INFORMATION SUPPLIED -

-------------------------

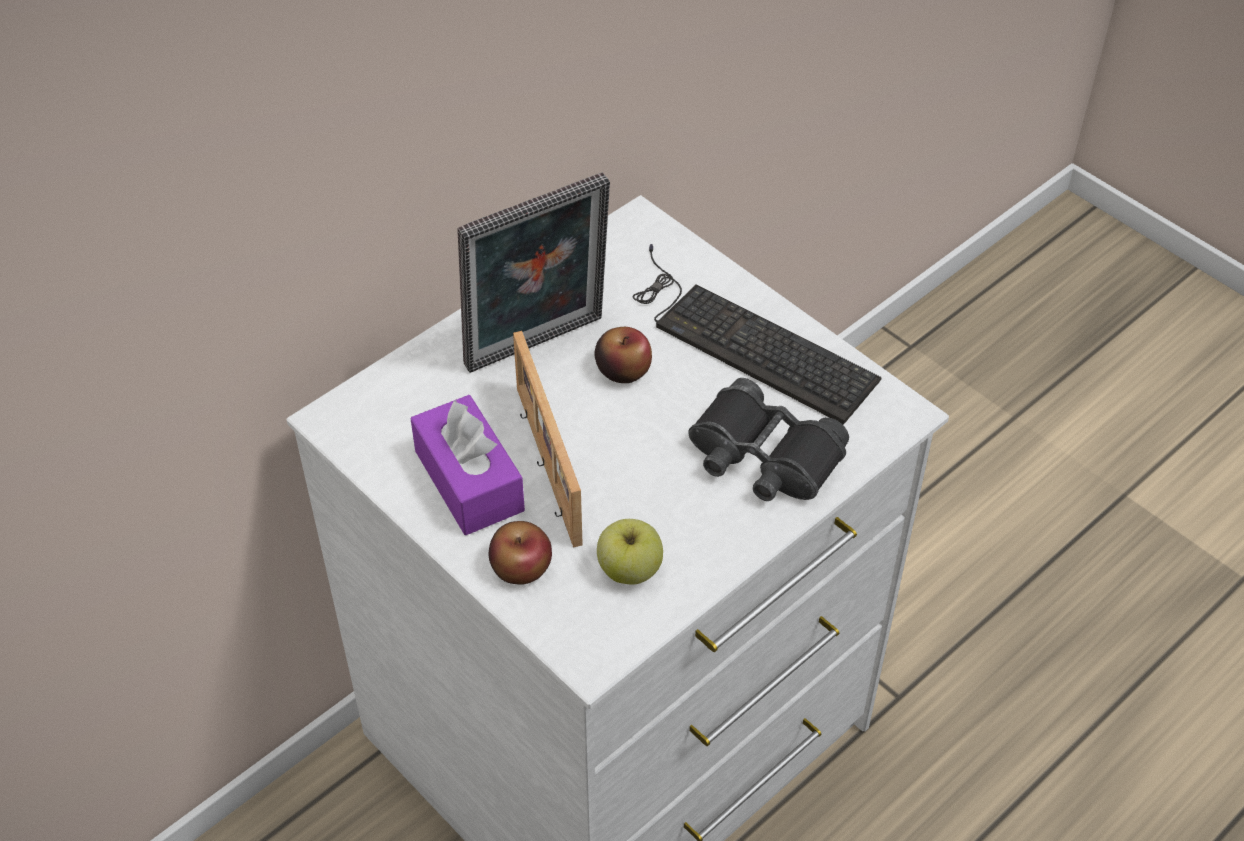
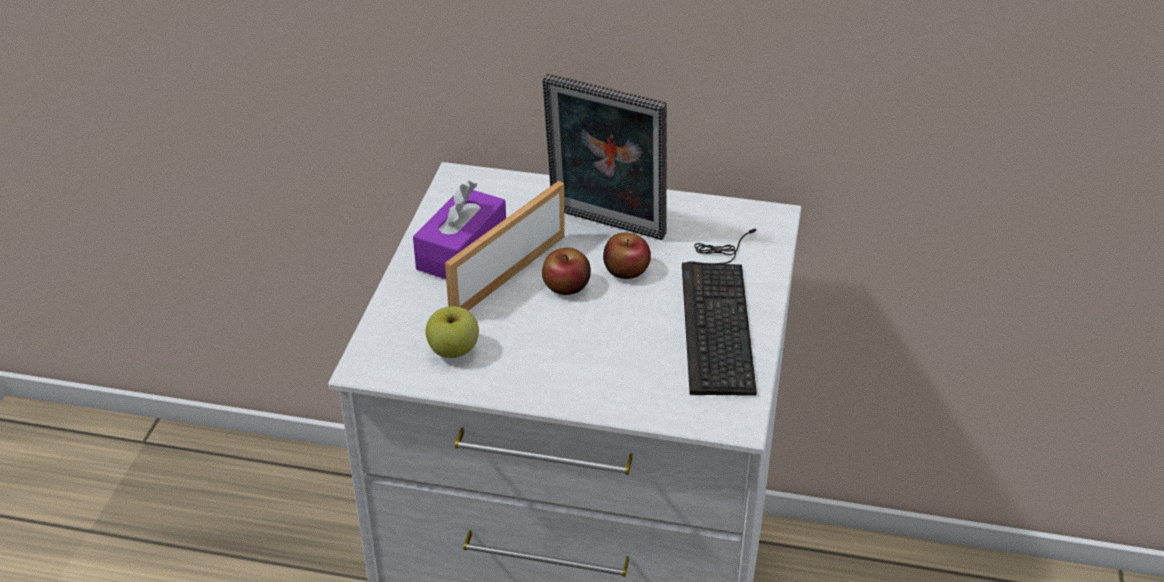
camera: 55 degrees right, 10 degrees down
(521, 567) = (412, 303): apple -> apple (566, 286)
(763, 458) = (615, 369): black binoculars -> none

-------------------------

ASSIGNED TASK - Pictures in the listing above must be skipped; everything else should be copied exactly.

SOLUTION -
camera: 55 degrees right, 10 degrees down
(521, 567) = (412, 303): apple -> apple (566, 286)
(763, 458) = (615, 369): black binoculars -> none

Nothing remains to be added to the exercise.